**Task brief**:
In the entries below, identify every line with the string "down" and copy it.

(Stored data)
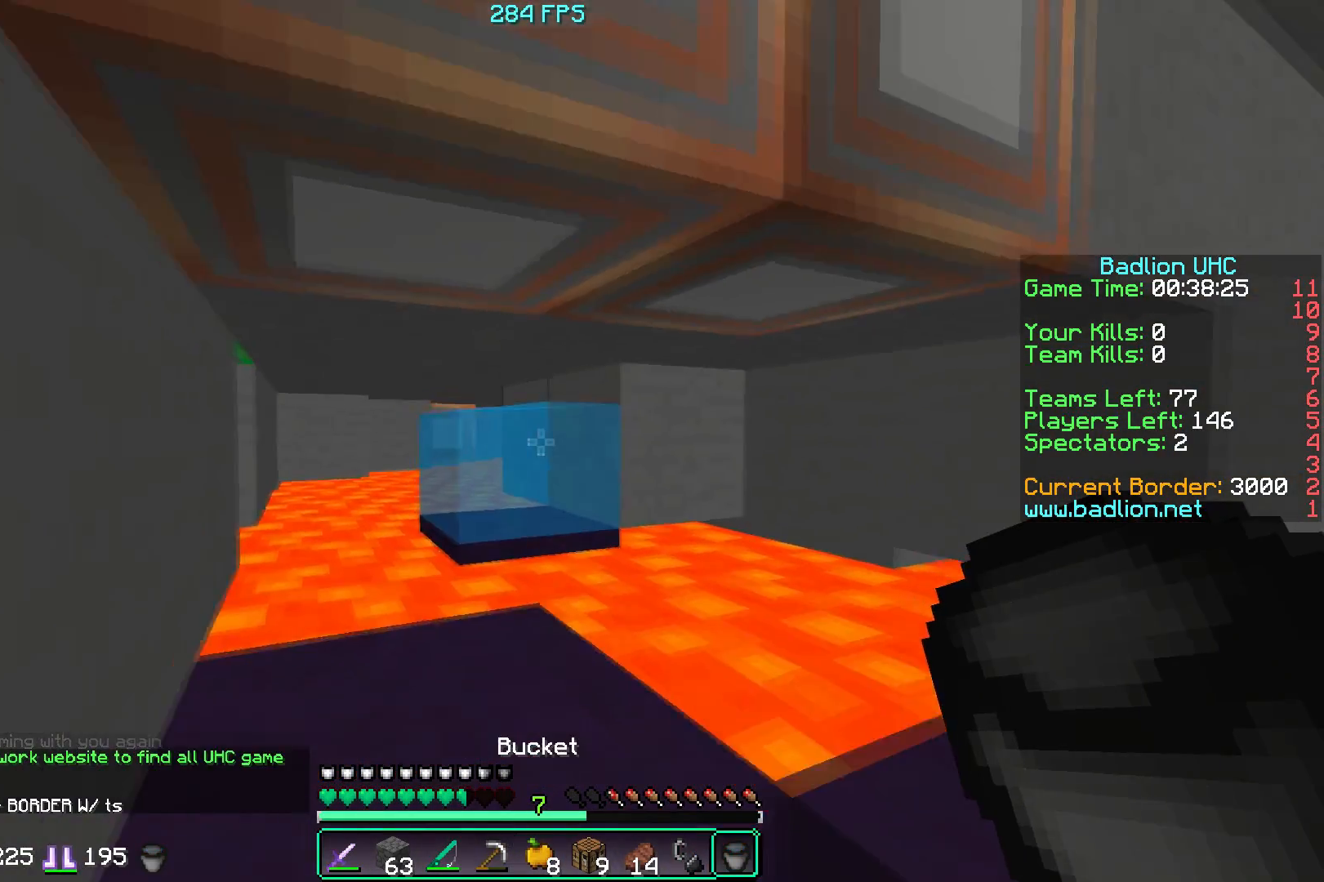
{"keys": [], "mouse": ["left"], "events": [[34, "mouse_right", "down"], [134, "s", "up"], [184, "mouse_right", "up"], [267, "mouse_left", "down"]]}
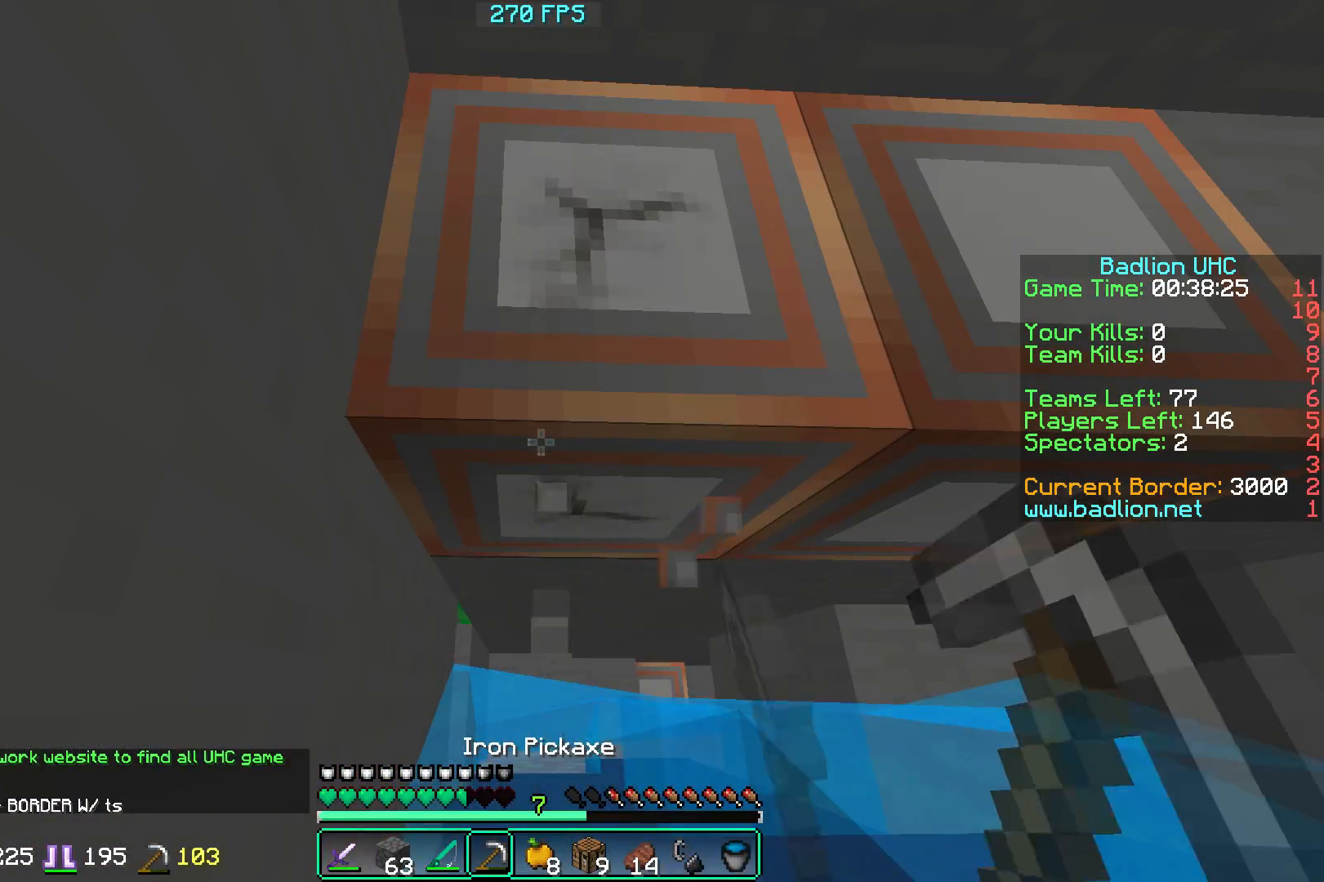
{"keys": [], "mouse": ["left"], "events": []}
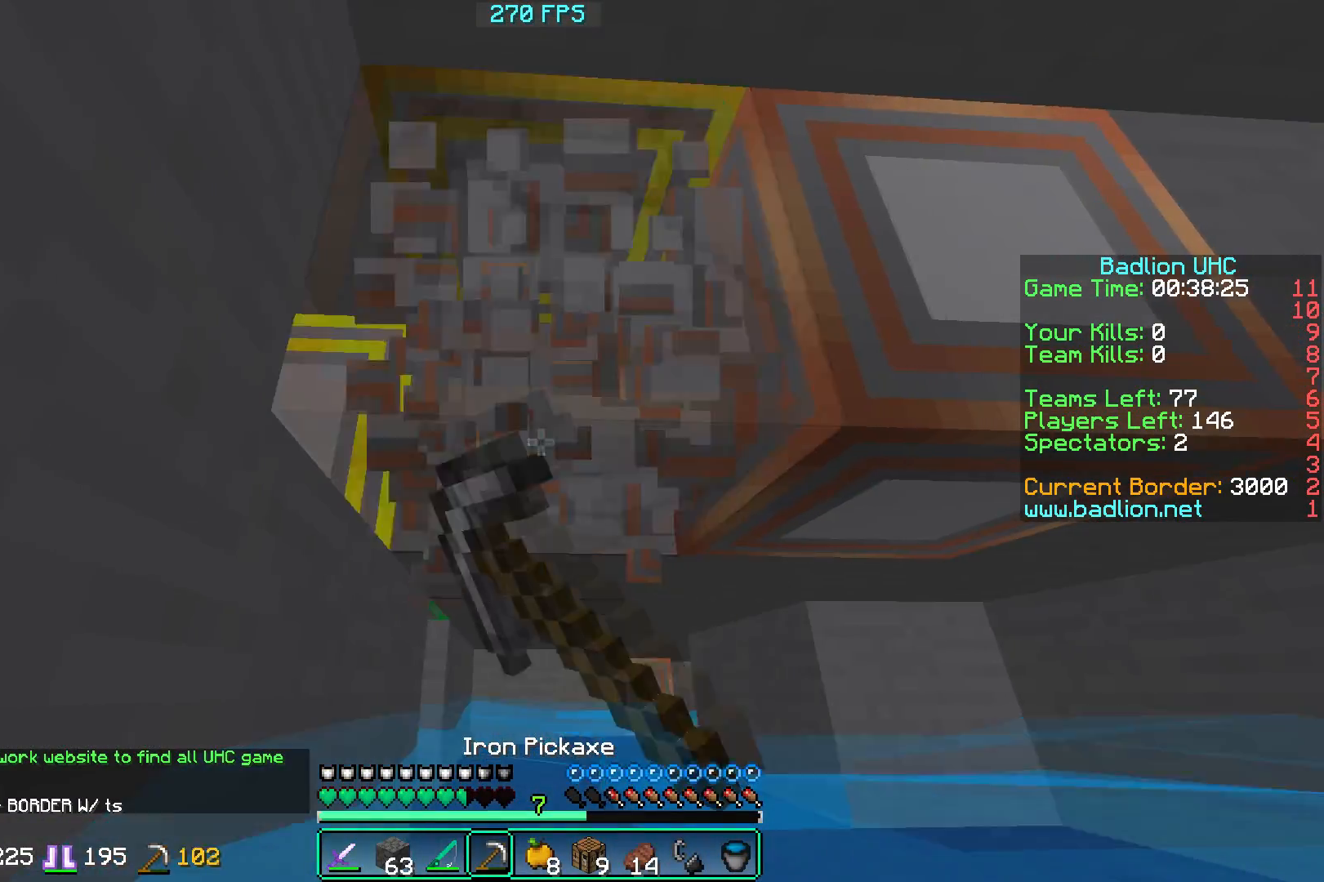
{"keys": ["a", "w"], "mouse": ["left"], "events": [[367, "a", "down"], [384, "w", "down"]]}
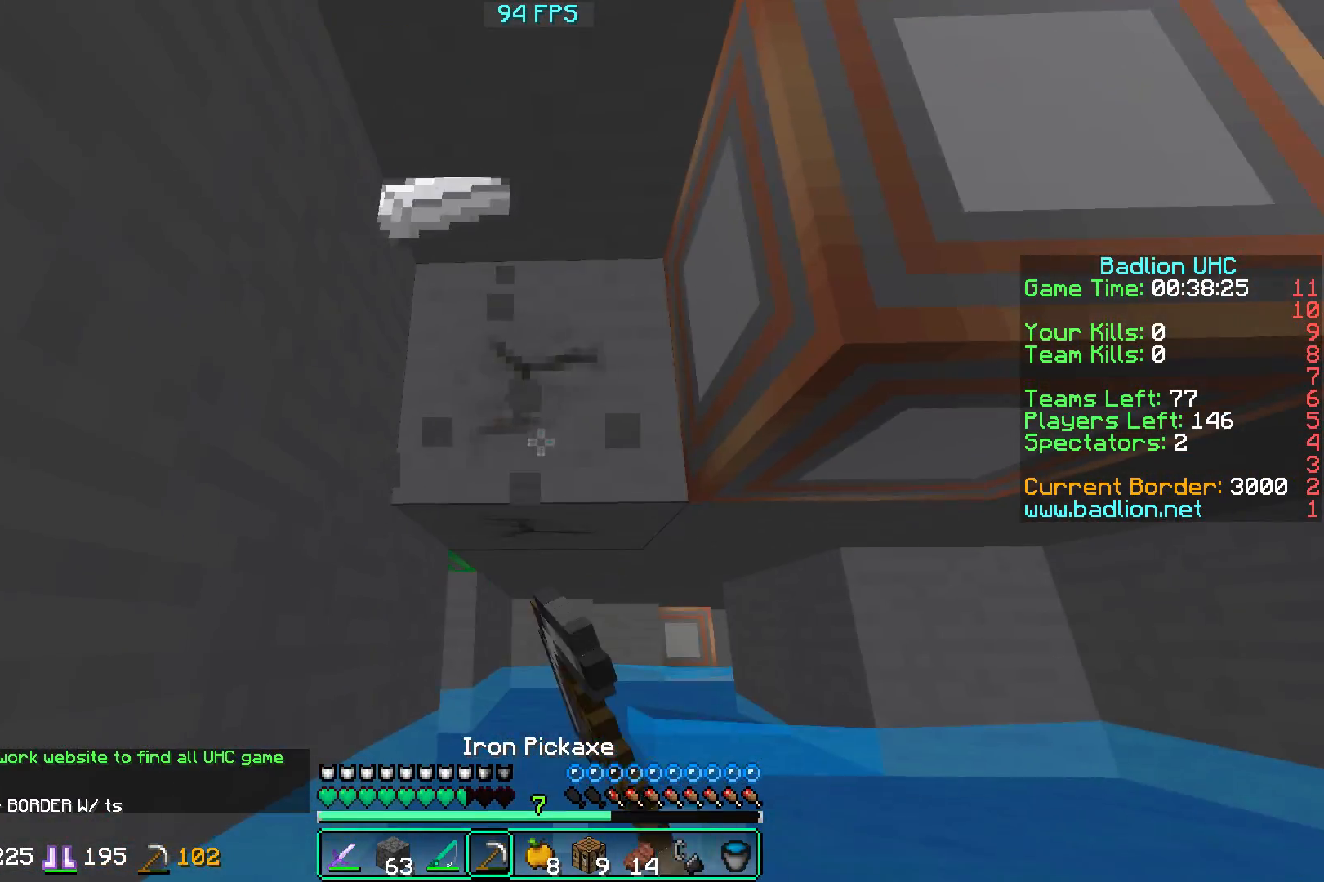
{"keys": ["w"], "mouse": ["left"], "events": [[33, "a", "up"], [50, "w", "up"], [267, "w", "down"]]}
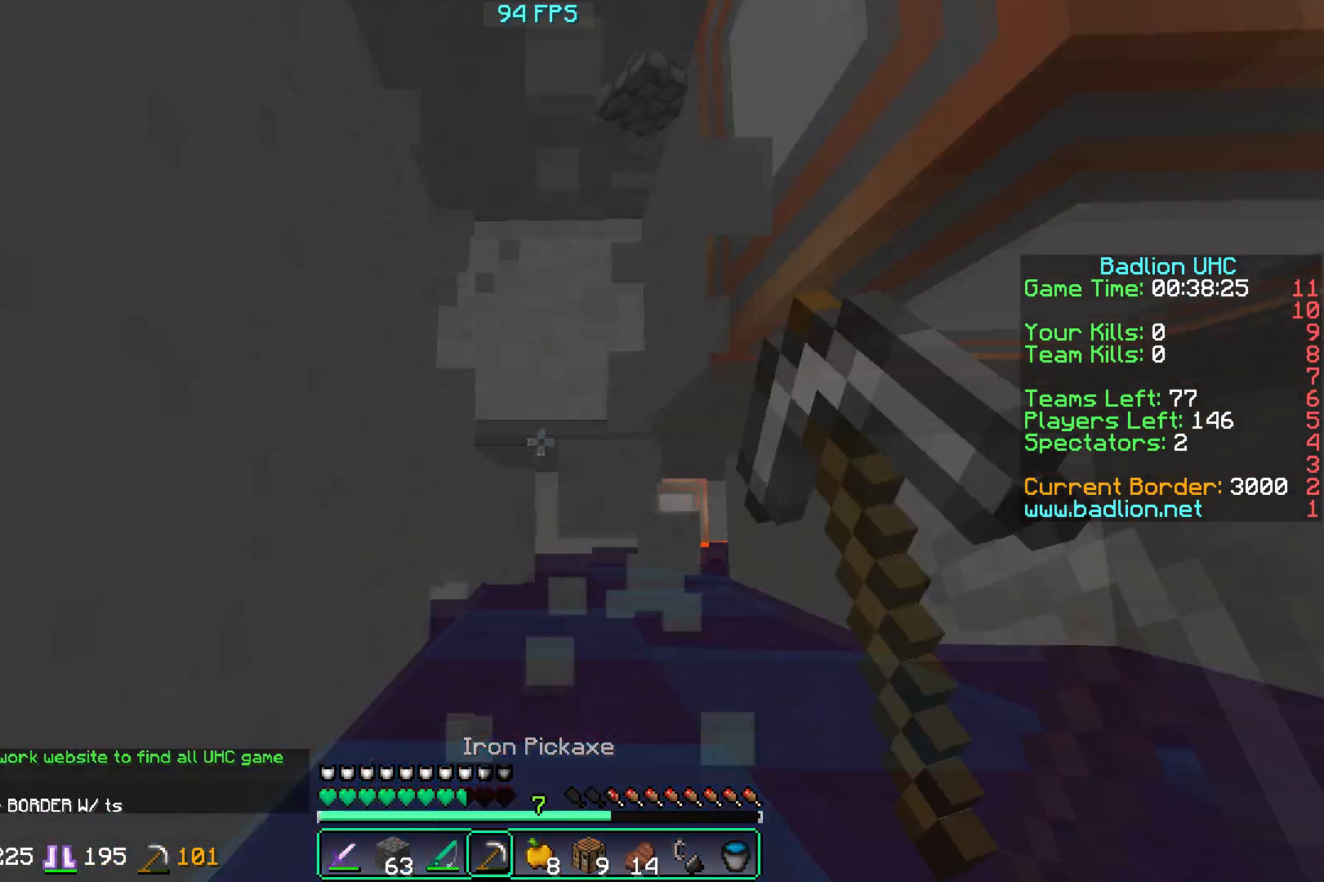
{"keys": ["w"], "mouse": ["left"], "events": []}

**Solution for this problem**:
{"keys": [], "mouse": ["left"], "events": [[34, "mouse_right", "down"], [134, "s", "up"], [184, "mouse_right", "up"], [267, "mouse_left", "down"]]}
{"keys": ["a", "w"], "mouse": ["left"], "events": [[367, "a", "down"], [384, "w", "down"]]}
{"keys": ["w"], "mouse": ["left"], "events": [[33, "a", "up"], [50, "w", "up"], [267, "w", "down"]]}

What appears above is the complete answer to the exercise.